The history of bacon-wrapped baby shower meatballs stuffed with cheese is a delightful tale of culinary creativity. This delectable dish is believed to have originated in the southern United States, where chefs sought to elevate the humble meatball into a gourmet appetizer fit for special occasions. The combination of savory meat, gooey cheese, and crispy bacon has made it a hit at baby showers and other celebrations. Renowned chefs like Paula Deen and Emeril Lagasse have popularized this dish, adding their own unique twists. Today, the best versions of this dish can be found at upscale catering companies and trendy gastropubs, where the key lies in using high-quality ingredients and achieving the perfect balance of flavors. The most important elements to get right are the choice of cheese for stuffing and the cooking time to ensure the bacon is crispy and the meatballs are juicy.
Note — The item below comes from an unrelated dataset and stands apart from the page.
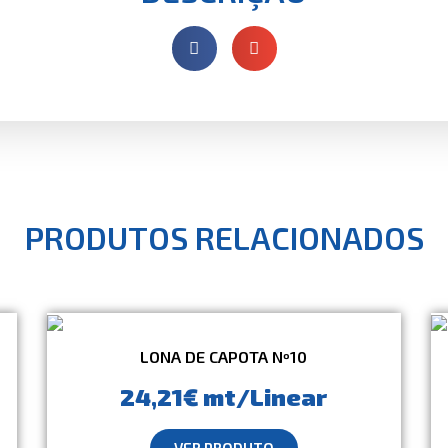
PRODUTOS RELACIONADOS
LONA DE CAPOTA Nº10
24,21€ mt/Linear
VER PRODUTO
For a unique twist, some chefs also offer a variation with a spicy kick by adding jalapeno or a sweet touch with a drizzle of honey.

45 min

|

24

|

180 calories

Instructions

  • Preheat the oven to 400 degrees F. Line a baking sheet with aluminum foil and place a wire rack on top.
  • In a large bowl, combine 1 pound of ground beef, 1/2 cup bread crumbs, 1/4 cup grated Parmesan cheese, 1 teaspoon garlic powder, 1/2 teaspoon onion powder, 1/2 teaspoon salt, and 1/4 teaspoon black pepper. Mix until well combined.
  • Take a small amount of the meat mixture and flatten it in the palm of your hand. Place a cube of mozzarella cheese in the center and form the meat around it, shaping it into a ball. Repeat with the remaining meat and cheese to make 24 meatballs.
  • Wrap each meatball with a half slice of bacon and secure with a toothpick. Place the bacon-wrapped meatballs on the wire rack.
  • Bake in the preheated oven for 20-25 minutes, or until the bacon is crispy and the meatballs are cooked through.
  • Remove from the oven and let cool for a few minutes before serving. Enjoy!